Just make sure to take your time and breathe while foam rolling instead of rushing it. Additionally, try to use a textured foam roller. Those little bumps reach deeper than a flat surface, mimicking a masseuse’s fingers.
Other treatments that are also common for releasing the fascia and improving lymph drainage include dry brushing and cupping therapy.

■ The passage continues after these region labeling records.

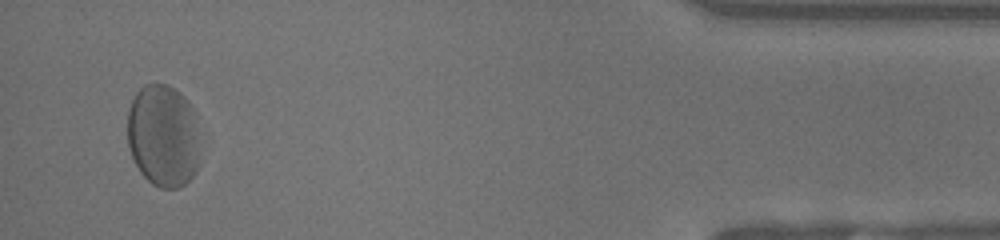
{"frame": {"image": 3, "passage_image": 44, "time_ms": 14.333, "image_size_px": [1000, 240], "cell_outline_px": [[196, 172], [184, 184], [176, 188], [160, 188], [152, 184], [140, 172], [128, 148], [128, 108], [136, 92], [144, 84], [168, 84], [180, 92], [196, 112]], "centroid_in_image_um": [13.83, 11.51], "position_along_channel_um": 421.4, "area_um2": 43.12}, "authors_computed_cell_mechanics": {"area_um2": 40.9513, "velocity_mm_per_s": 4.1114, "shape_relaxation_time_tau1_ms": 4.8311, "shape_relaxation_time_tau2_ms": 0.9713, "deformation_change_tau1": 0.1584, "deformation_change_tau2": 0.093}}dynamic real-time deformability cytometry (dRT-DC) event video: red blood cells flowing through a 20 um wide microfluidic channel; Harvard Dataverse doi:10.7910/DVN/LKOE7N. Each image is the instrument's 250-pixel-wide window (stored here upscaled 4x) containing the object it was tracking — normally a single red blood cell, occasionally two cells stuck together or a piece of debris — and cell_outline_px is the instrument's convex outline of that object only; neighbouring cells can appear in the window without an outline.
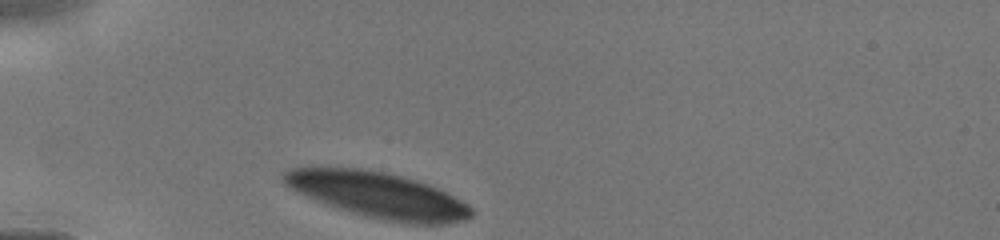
{"species": "human", "species_latin": "Homo sapiens", "temperature_condition": "cold", "stored_images_in_passage": 17, "camera_frame_rate_fps": 3000, "um_per_image_px": 0.085, "donor": {"sex": "male"}, "frame": {"image": 1, "passage_image": 1, "time_ms": 0.0, "image_size_px": [1000, 240], "cell_outline_px": [[476, 212], [472, 216], [464, 220], [448, 224], [412, 224], [380, 220], [336, 208], [324, 204], [296, 192], [284, 184], [280, 176], [284, 172], [292, 168], [360, 168], [384, 172], [416, 180], [440, 188], [468, 204]], "centroid_in_image_um": [32.16, 16.59], "position_along_channel_um": 52.8, "area_um2": 50.34}}
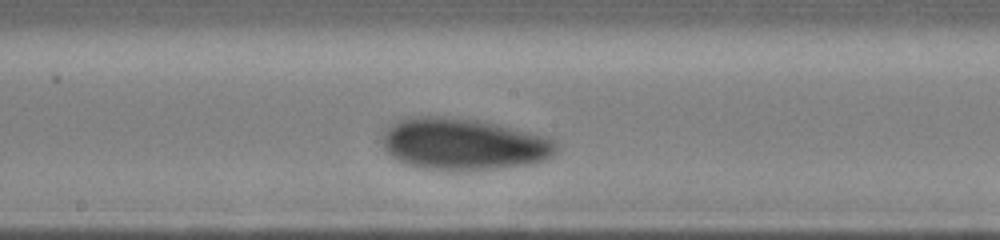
{"frame": {"image": 2, "passage_image": 10, "time_ms": 4.0, "image_size_px": [1000, 240], "cell_outline_px": [[560, 144], [556, 152], [552, 156], [544, 160], [532, 164], [504, 168], [464, 172], [444, 172], [416, 168], [404, 164], [396, 160], [384, 148], [384, 132], [392, 124], [400, 120], [428, 116], [436, 116], [476, 120], [496, 124], [532, 132], [548, 136]], "centroid_in_image_um": [39.46, 12.31], "position_along_channel_um": 208.7, "area_um2": 53.29}}
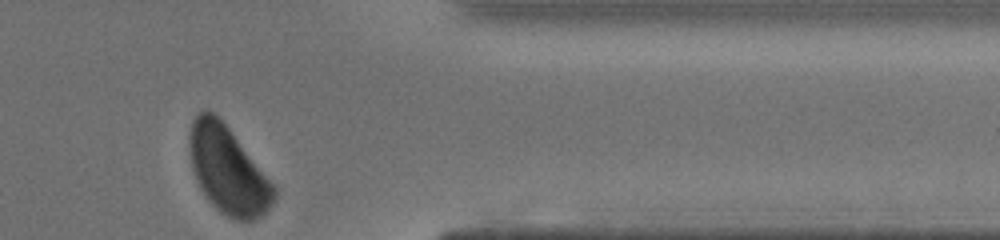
{"frame": {"image": 3, "passage_image": 17, "time_ms": 8.333, "image_size_px": [1000, 240], "cell_outline_px": [[276, 196], [272, 204], [260, 216], [252, 220], [236, 220], [220, 212], [212, 204], [200, 188], [196, 180], [192, 168], [188, 144], [188, 132], [192, 120], [200, 112], [208, 108], [228, 128], [276, 188]], "centroid_in_image_um": [19.33, 14.46], "position_along_channel_um": 392.1, "area_um2": 42.31}}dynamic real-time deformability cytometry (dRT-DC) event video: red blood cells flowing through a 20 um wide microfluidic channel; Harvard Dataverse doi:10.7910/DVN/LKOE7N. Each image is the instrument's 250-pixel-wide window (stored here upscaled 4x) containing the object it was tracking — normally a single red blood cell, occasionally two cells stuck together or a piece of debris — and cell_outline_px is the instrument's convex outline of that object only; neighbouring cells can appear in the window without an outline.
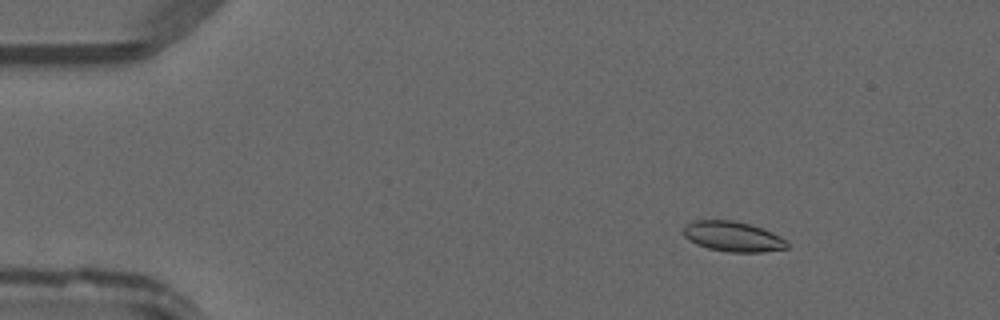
{"species": "common noctule bat (a hibernating species)", "species_latin": "Nyctalus noctula", "temperature_condition": "warm", "stored_images_in_passage": 48, "camera_frame_rate_fps": 3000, "um_per_image_px": 0.085, "animal": {"sex": "male", "forearm_length_mm": 52.5}, "frame": {"image": 1, "passage_image": 7, "time_ms": 2.0, "image_size_px": [1000, 320], "cell_outline_px": [[788, 248], [764, 252], [728, 252], [708, 248], [696, 244], [688, 240], [684, 236], [684, 228], [692, 220], [732, 220], [748, 224], [772, 232], [788, 240]], "centroid_in_image_um": [62.31, 20.11], "position_along_channel_um": 22.7, "area_um2": 18.21}}
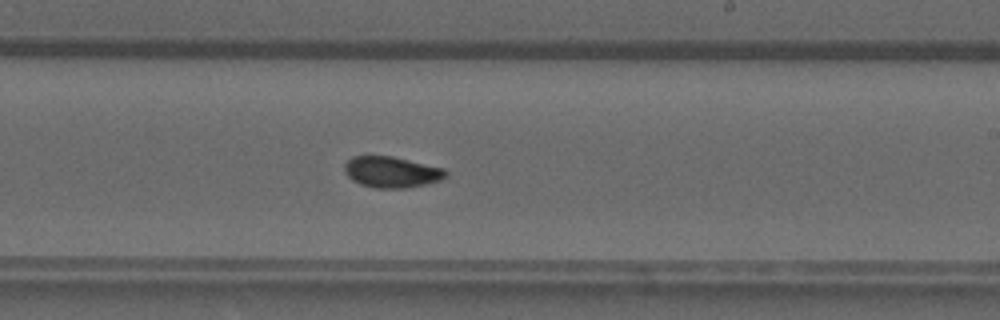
{"frame": {"image": 2, "passage_image": 29, "time_ms": 9.333, "image_size_px": [1000, 320], "cell_outline_px": [[448, 176], [440, 180], [428, 184], [408, 188], [376, 188], [360, 184], [352, 180], [344, 172], [344, 164], [352, 156], [392, 156], [444, 168], [448, 172]], "centroid_in_image_um": [33.3, 14.63], "position_along_channel_um": 255.7, "area_um2": 18.5}}
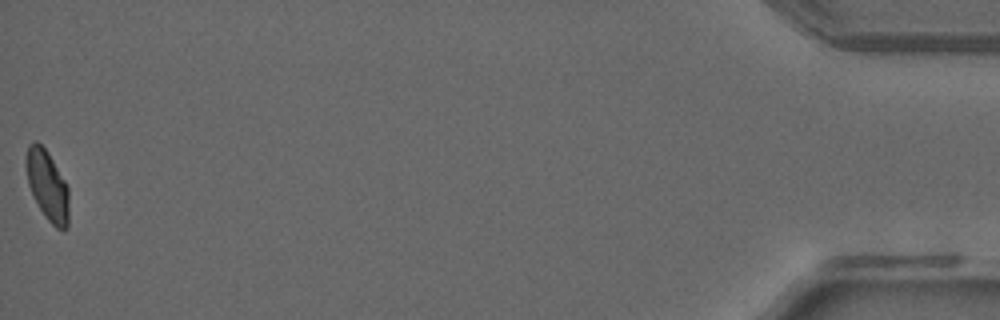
{"frame": {"image": 3, "passage_image": 48, "time_ms": 15.667, "image_size_px": [1000, 320], "cell_outline_px": [[68, 228], [64, 232], [56, 228], [44, 216], [28, 184], [24, 164], [24, 160], [28, 144], [32, 140], [36, 140], [48, 152], [64, 180], [68, 188]], "centroid_in_image_um": [4.01, 15.75], "position_along_channel_um": 431.2, "area_um2": 17.63}}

Water Intake and the Lymphatic System
It goes without saying that drinking water is crucial for several reasons, including:
- Regulating body temperature
- Lubricating body joints
- Improving bowel movement
- Getting rid of body water through excretion
So, it’s no surprise that staying well-hydrated improves lymph drainage and benefits your lymphatic system. That’s because drinking sufficient water reduces water retention within the body. The latter can cause poor lymph drainage and eventually cause lymph node swelling.
For that reason, make sure to drink enough water each day to keep your lymphatic system healthy and reduce lymphedema.
As you can tell, exercise and the lymphatic system go hand in hand. Physical activity causes muscle contraction, which in turn improves lymph and blood circulation. As a result, you reduce the chances of lymphatic system diseases.
The best part is that you’ve got a great pool of workout options to choose from. Additionally, you can combine exercise with other lymphatic drainage treatments, like massages and foam rolling.
That way, you can increase your chances of maintaining a healthy lymphatic system for a long time!